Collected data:

· · · · · · ·

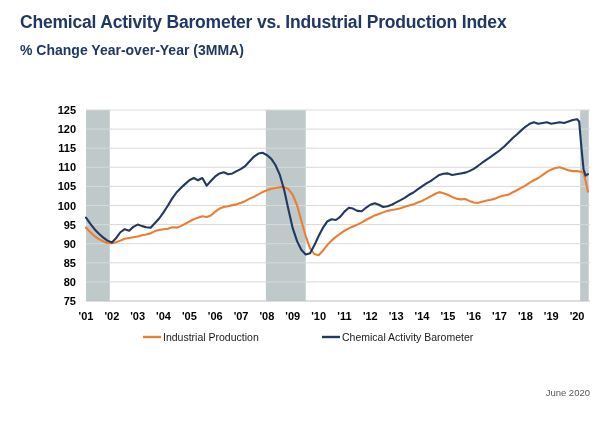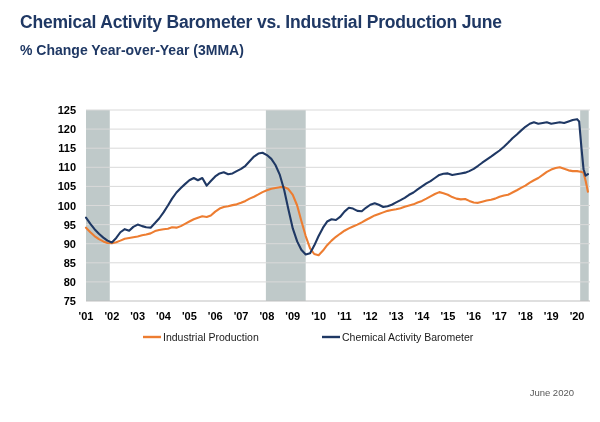--- a/index.html
+++ b/index.html
@@ -34,21 +34,21 @@
     position: absolute;
     left: 20px;
     top: 42px;
     font-size: 14px;
     font-weight: bold;
     color: #1F3864;
     white-space: nowrap;
   }
   .footnote {
     position: absolute;
-    right: 26px;
+    right: 10px;
     bottom: 24px;
     font-size: 9.5px;
     color: #595959;
     white-space: nowrap;
   }
   svg.plot {
     position: absolute;
     left: 0;
     top: 0;
   }
@@ -68,21 +68,21 @@
     font-family: "Liberation Sans", sans-serif;
     font-size: 10.5px;
     fill: #1a1a1a;
   }
 </style>
 </head>
 <body>
 
 <div id="chart-root">
 
-  <div class="title">Chemical Activity Barometer vs. Industrial Production June</div>
+  <div class="title">Chemical Activity Barometer vs. Industrial Production Index</div>
   <div class="subtitle">% Change Year-over-Year (3MMA)</div>
 
   <svg class="plot" id="plot-svg" width="600" height="360">
       <rect x="86" y="110" width="23.778461538463418" height="191" fill="#BFC9C9"></rect>
       <rect x="265.88923076923174" y="110" width="39.80307692307599" height="191" fill="#BFC9C9"></rect>
       <rect x="580.1784615384588" y="110" width="8.529230769234687" height="191" fill="#BFC9C9"></rect>
       <line x1="86" x2="590" y1="301" y2="301" stroke="#bfbfbf" stroke-width="1"></line>
       <text x="76" y="305" text-anchor="end" class="ytick-label">75</text>
       <line x1="86" x2="590" y1="281.9" y2="281.9" stroke="#d9d9d9" stroke-width="1"></line>
       <text x="76" y="285.9" text-anchor="end" class="ytick-label">80</text>

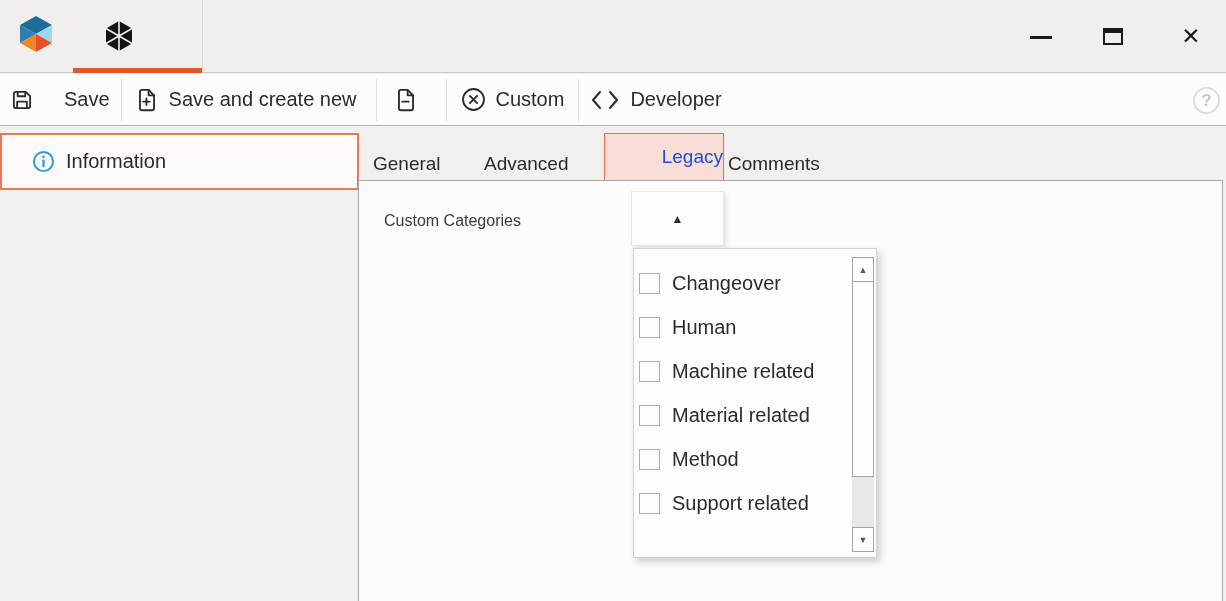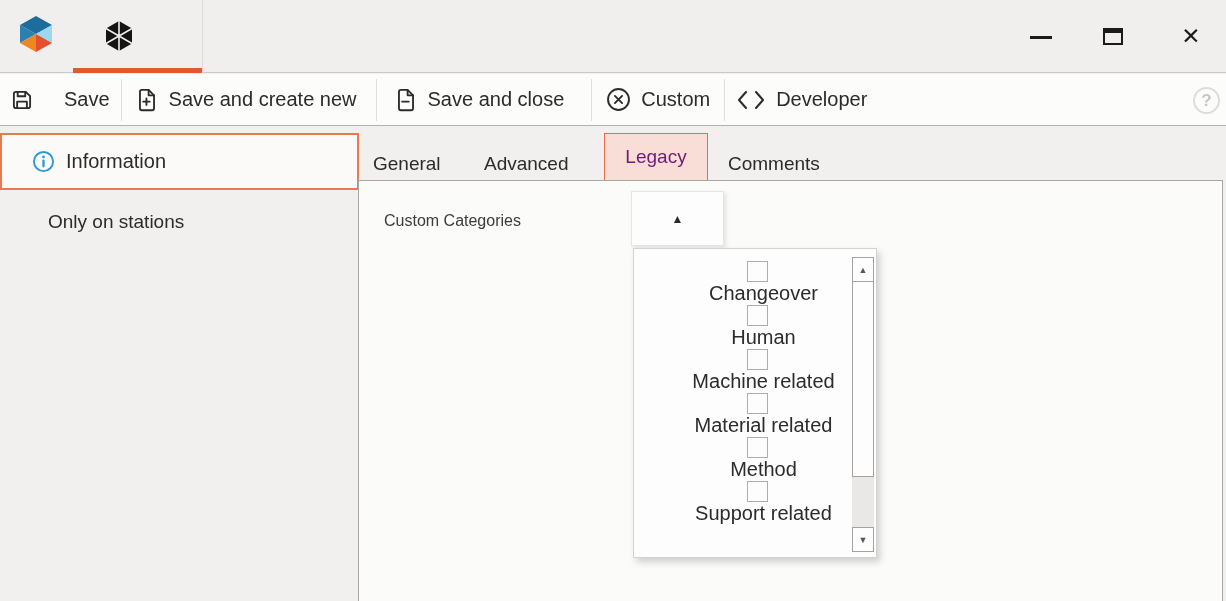--- a/index.html
+++ b/index.html
@@ -82,24 +82,24 @@
 
   
   .tabstrip { position:absolute; left:358px; top:127px; width:868px; height:53px; }
   .tab {
     position:absolute; top:14px; font-size:19px; color:#2b2b2b; cursor:default;margin-top:12px;
   }
   .tab-general  { left:15px; }
   .tab-advanced { left:126px; }
   .tab-comments { left:370px; }
   .tab-legacy-box {
-    position:absolute; left:246px; top:6px; width:104px; height:47px;
+    position:absolute; left:246px; top:6px; width:120px; height:47px;
     background:#F8DED6; border:1px solid #EC6A4A; border-bottom:none;
-    display:flex; align-items:center; justify-content:center;
-    font-size:19px; color:#701a75; cursor:default;
+    display:flex; align-items:center; justify-content:flex-end;
+    font-size:19px; color:#1d4ed8; cursor:default;
   }
 
   
   .panel {
     position:absolute; left:358px; top:180px; width:865px; height:423px;
     background:#fbfbfa; border:1px solid #a8a7a5;
   }
   .field-label {
     position:absolute; left:25px; top:31px; font-size:16px; color:#3b3b3b;
   }
@@ -112,21 +112,21 @@
     display:flex; align-items:center; justify-content:center;
     font-size:12px; color:#2b2b2b; cursor:default;
   }
   .dropdown {
     position:absolute; left:274px; top:67px; width:244px; height:310px;
     background:#fdfdfd; border:1px solid #d4d3d1;
     box-shadow:3px 4px 7px rgba(0,0,0,0.18);
     overflow:hidden; padding-top:12px;
   }
   .dd-row {
-    height:44px; display:flex; align-items:center; padding-left:5px; cursor:default;flex-direction:column;
+    height:44px; display:flex; align-items:center; padding-left:5px; cursor:default;
   }
   .dd-check {
     width:21px; height:21px; border:1px solid #aeaDaa; background:#fdfdfd;
     flex:0 0 auto;
   }
   .dd-label { margin-left:12px; font-size:20px; color:#2b2b2b; white-space:nowrap; }
 
   
   .dd-scrollbar {
     position:absolute; right:2px; top:8px; width:22px; height:295px;
@@ -194,21 +194,20 @@
       </svg>
       <span>Save and create new</span>
     </div>
     <div class="tb-sep sep2"></div>
     <div class="tb-btn tb-close">
       <svg width="26" height="26" viewBox="0 0 24 24" fill="none" stroke="#2b2b2b" stroke-width="1.7" stroke-linejoin="round" stroke-linecap="round">
         <path d="M5.5 4.5 a1.8 1.8 0 0 1 1.8-1.8 h6.2 l5 5 v12 a1.8 1.8 0 0 1 -1.8 1.8 h-9.4 a1.8 1.8 0 0 1 -1.8-1.8 z"></path>
         <path d="M13.5 3 v4.7 h5"></path>
         <path d="M8.5 13.5 h6"></path>
       </svg>
-      <span>Save and close</span>
     </div>
     <div class="tb-sep sep3"></div>
     <div class="tb-btn tb-del">
       <svg width="27" height="27" viewBox="0 0 24 24" fill="none" stroke="#2b2b2b" stroke-width="1.7" stroke-linecap="round">
         <circle cx="12" cy="12" r="9.3"></circle>
         <path d="M8.8 8.8 l6.4 6.4 M15.2 8.8 l-6.4 6.4"></path>
       </svg>
       <span>Custom</span>
     </div>
     <div class="tb-sep sep4"></div>
@@ -225,23 +224,20 @@
   </div>
 
   <div class="sidebar">
     <div class="side-item-selected">
       <svg width="23" height="23" viewBox="0 0 24 24" fill="none" stroke="#2E9AD4" stroke-width="2">
         <circle cx="12" cy="12" r="10"></circle>
         <line x1="12" y1="11" x2="12" y2="17" stroke-linecap="round" stroke-width="2.4"></line>
         <circle cx="12" cy="7.2" r="1.4" fill="#2E9AD4" stroke="none"></circle>
       </svg>
       <span class="label">Information</span>
-    </div>
-    <div class="side-item">
-      <span>Only on stations</span>
     </div>
   </div>
 
   <div class="tabstrip">
     <div class="tab tab-general">General</div>
     <div class="tab tab-advanced">Advanced</div>
     <div class="tab-legacy-box">
       <span>Legacy</span>
     </div>
     <div class="tab tab-comments">Comments</div>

· · · · · · ·

YOUR GOAL: When you transcribe the lines above, keep every word exact but leave the pictures behind.

RESPONSE TO THIS TASK:
--- a/index.html
+++ b/index.html
@@ -34,21 +34,21 @@
     position: absolute;
     left: 20px;
     top: 42px;
     font-size: 14px;
     font-weight: bold;
     color: #1F3864;
     white-space: nowrap;
   }
   .footnote {
     position: absolute;
-    right: 26px;
+    right: 10px;
     bottom: 24px;
     font-size: 9.5px;
     color: #595959;
     white-space: nowrap;
   }
   svg.plot {
     position: absolute;
     left: 0;
     top: 0;
   }
@@ -68,21 +68,21 @@
     font-family: "Liberation Sans", sans-serif;
     font-size: 10.5px;
     fill: #1a1a1a;
   }
 </style>
 </head>
 <body>
 
 <div id="chart-root">
 
-  <div class="title">Chemical Activity Barometer vs. Industrial Production June</div>
+  <div class="title">Chemical Activity Barometer vs. Industrial Production Index</div>
   <div class="subtitle">% Change Year-over-Year (3MMA)</div>
 
   <svg class="plot" id="plot-svg" width="600" height="360">
       <rect x="86" y="110" width="23.778461538463418" height="191" fill="#BFC9C9"></rect>
       <rect x="265.88923076923174" y="110" width="39.80307692307599" height="191" fill="#BFC9C9"></rect>
       <rect x="580.1784615384588" y="110" width="8.529230769234687" height="191" fill="#BFC9C9"></rect>
       <line x1="86" x2="590" y1="301" y2="301" stroke="#bfbfbf" stroke-width="1"></line>
       <text x="76" y="305" text-anchor="end" class="ytick-label">75</text>
       <line x1="86" x2="590" y1="281.9" y2="281.9" stroke="#d9d9d9" stroke-width="1"></line>
       <text x="76" y="285.9" text-anchor="end" class="ytick-label">80</text>

--- a/index.html
+++ b/index.html
@@ -82,24 +82,24 @@
 
   
   .tabstrip { position:absolute; left:358px; top:127px; width:868px; height:53px; }
   .tab {
     position:absolute; top:14px; font-size:19px; color:#2b2b2b; cursor:default;margin-top:12px;
   }
   .tab-general  { left:15px; }
   .tab-advanced { left:126px; }
   .tab-comments { left:370px; }
   .tab-legacy-box {
-    position:absolute; left:246px; top:6px; width:104px; height:47px;
+    position:absolute; left:246px; top:6px; width:120px; height:47px;
     background:#F8DED6; border:1px solid #EC6A4A; border-bottom:none;
-    display:flex; align-items:center; justify-content:center;
-    font-size:19px; color:#701a75; cursor:default;
+    display:flex; align-items:center; justify-content:flex-end;
+    font-size:19px; color:#1d4ed8; cursor:default;
   }
 
   
   .panel {
     position:absolute; left:358px; top:180px; width:865px; height:423px;
     background:#fbfbfa; border:1px solid #a8a7a5;
   }
   .field-label {
     position:absolute; left:25px; top:31px; font-size:16px; color:#3b3b3b;
   }
@@ -112,21 +112,21 @@
     display:flex; align-items:center; justify-content:center;
     font-size:12px; color:#2b2b2b; cursor:default;
   }
   .dropdown {
     position:absolute; left:274px; top:67px; width:244px; height:310px;
     background:#fdfdfd; border:1px solid #d4d3d1;
     box-shadow:3px 4px 7px rgba(0,0,0,0.18);
     overflow:hidden; padding-top:12px;
   }
   .dd-row {
-    height:44px; display:flex; align-items:center; padding-left:5px; cursor:default;flex-direction:column;
+    height:44px; display:flex; align-items:center; padding-left:5px; cursor:default;
   }
   .dd-check {
     width:21px; height:21px; border:1px solid #aeaDaa; background:#fdfdfd;
     flex:0 0 auto;
   }
   .dd-label { margin-left:12px; font-size:20px; color:#2b2b2b; white-space:nowrap; }
 
   
   .dd-scrollbar {
     position:absolute; right:2px; top:8px; width:22px; height:295px;
@@ -194,21 +194,20 @@
       </svg>
       <span>Save and create new</span>
     </div>
     <div class="tb-sep sep2"></div>
     <div class="tb-btn tb-close">
       <svg width="26" height="26" viewBox="0 0 24 24" fill="none" stroke="#2b2b2b" stroke-width="1.7" stroke-linejoin="round" stroke-linecap="round">
         <path d="M5.5 4.5 a1.8 1.8 0 0 1 1.8-1.8 h6.2 l5 5 v12 a1.8 1.8 0 0 1 -1.8 1.8 h-9.4 a1.8 1.8 0 0 1 -1.8-1.8 z"></path>
         <path d="M13.5 3 v4.7 h5"></path>
         <path d="M8.5 13.5 h6"></path>
       </svg>
-      <span>Save and close</span>
     </div>
     <div class="tb-sep sep3"></div>
     <div class="tb-btn tb-del">
       <svg width="27" height="27" viewBox="0 0 24 24" fill="none" stroke="#2b2b2b" stroke-width="1.7" stroke-linecap="round">
         <circle cx="12" cy="12" r="9.3"></circle>
         <path d="M8.8 8.8 l6.4 6.4 M15.2 8.8 l-6.4 6.4"></path>
       </svg>
       <span>Custom</span>
     </div>
     <div class="tb-sep sep4"></div>
@@ -225,23 +224,20 @@
   </div>
 
   <div class="sidebar">
     <div class="side-item-selected">
       <svg width="23" height="23" viewBox="0 0 24 24" fill="none" stroke="#2E9AD4" stroke-width="2">
         <circle cx="12" cy="12" r="10"></circle>
         <line x1="12" y1="11" x2="12" y2="17" stroke-linecap="round" stroke-width="2.4"></line>
         <circle cx="12" cy="7.2" r="1.4" fill="#2E9AD4" stroke="none"></circle>
       </svg>
       <span class="label">Information</span>
-    </div>
-    <div class="side-item">
-      <span>Only on stations</span>
     </div>
   </div>
 
   <div class="tabstrip">
     <div class="tab tab-general">General</div>
     <div class="tab tab-advanced">Advanced</div>
     <div class="tab-legacy-box">
       <span>Legacy</span>
     </div>
     <div class="tab tab-comments">Comments</div>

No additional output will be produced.